A study recently published has raised questions over natural gas’s use in motor vehicles. It is argued that the production of natural gas results in methane leaking into the atmosphere, which contributes to climate change and limits the environmental benefits of natural gas. It is estimated that approximately 2.4% of methane in natural gas leaks into the atmosphere.
WASHINGTON—As U.S. lawmakers promote natural gas as a way to reduce air pollution, a scientific study published this week questions the benefits of the fuel when used to power vehicles and generate electricity.
The study authors said methane leaks from the production and transportation of natural gas should be studied in greater detail before the U.S. adopts any major policy shifts.
The study, co-written by scientists at several universities and the environmental group Environmental Defense Fund, wades into an increasingly murky area of energy research.
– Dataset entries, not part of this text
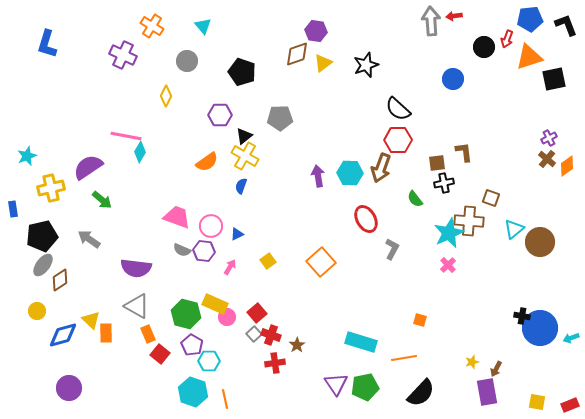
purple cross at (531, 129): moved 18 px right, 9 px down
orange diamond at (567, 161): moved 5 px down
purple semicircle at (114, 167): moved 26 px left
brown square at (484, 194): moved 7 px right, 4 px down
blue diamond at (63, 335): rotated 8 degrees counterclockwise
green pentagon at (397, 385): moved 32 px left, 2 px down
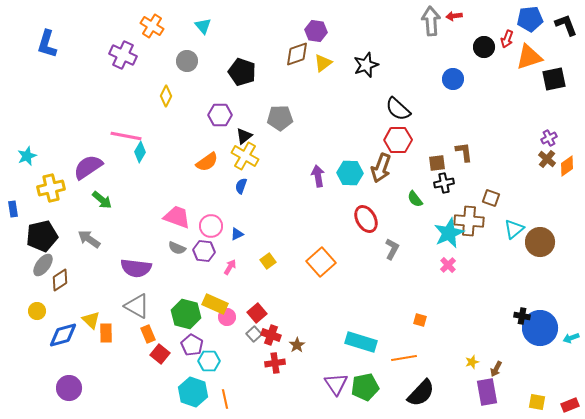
gray semicircle at (182, 250): moved 5 px left, 2 px up
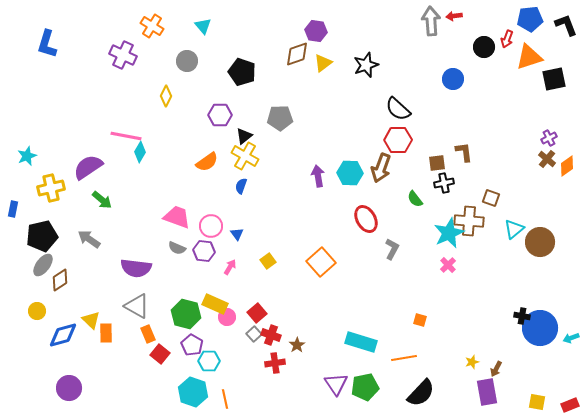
blue rectangle at (13, 209): rotated 21 degrees clockwise
blue triangle at (237, 234): rotated 40 degrees counterclockwise
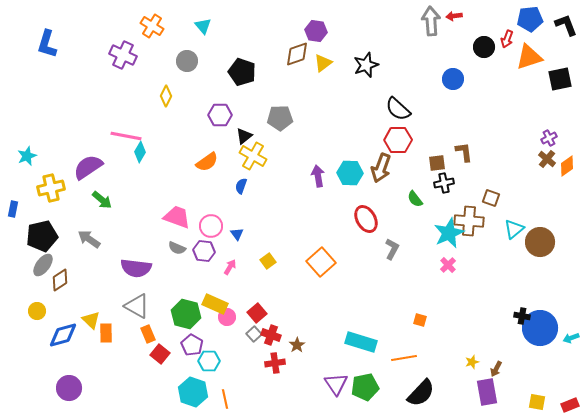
black square at (554, 79): moved 6 px right
yellow cross at (245, 156): moved 8 px right
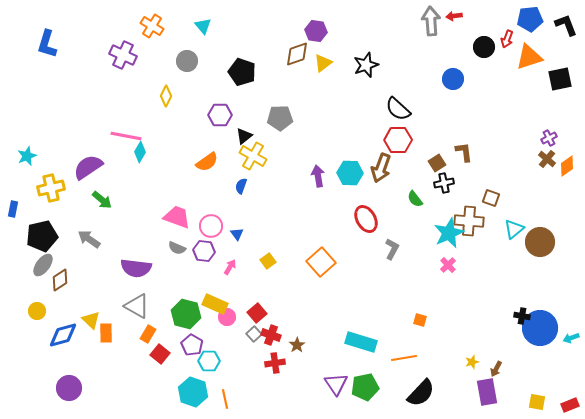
brown square at (437, 163): rotated 24 degrees counterclockwise
orange rectangle at (148, 334): rotated 54 degrees clockwise
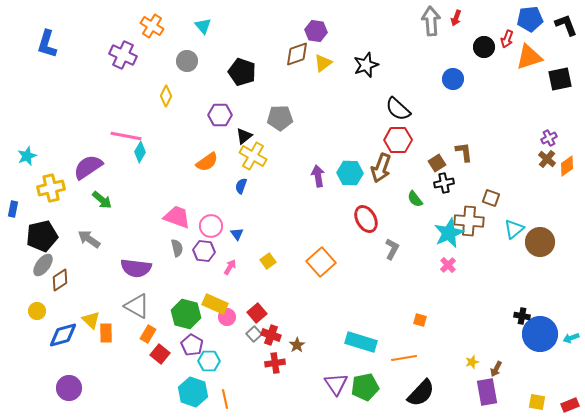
red arrow at (454, 16): moved 2 px right, 2 px down; rotated 63 degrees counterclockwise
gray semicircle at (177, 248): rotated 126 degrees counterclockwise
blue circle at (540, 328): moved 6 px down
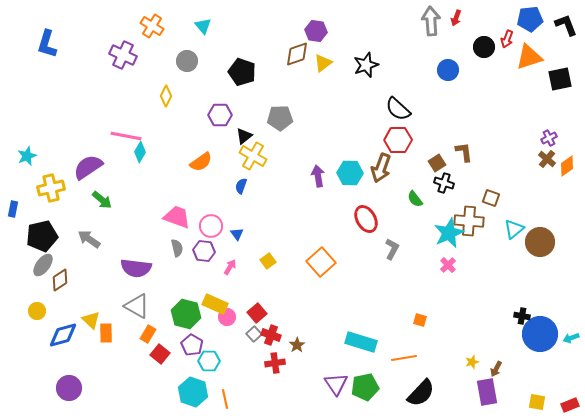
blue circle at (453, 79): moved 5 px left, 9 px up
orange semicircle at (207, 162): moved 6 px left
black cross at (444, 183): rotated 30 degrees clockwise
In it, scientists said the production of natural gas results in methane leaking into the atmosphere, which contributes to climate change and limits the environmental benefits of natural gas. Methane, the primary component in natural gas, is more potent than carbon dioxide as a greenhouse gas but decomposes more quickly in the atmosphere.
The research comes at a time when President Obama and other U.S. lawmakers are hailing natural gas as a fuel of the future, capable of replacing coal in power plants and gasoline in cars. That is because it is thought to be better for the environment and is produced in abundance in the U.S.
A boom in natural-gas production, made possible by recent advances in drilling technology, has driven down prices to about $2 per million British thermal units. At the same time, however, the Obama administration is developing stringent new rules for power plants that are likely to force some owners to abandon coal in favor of cleaner-burning natural gas.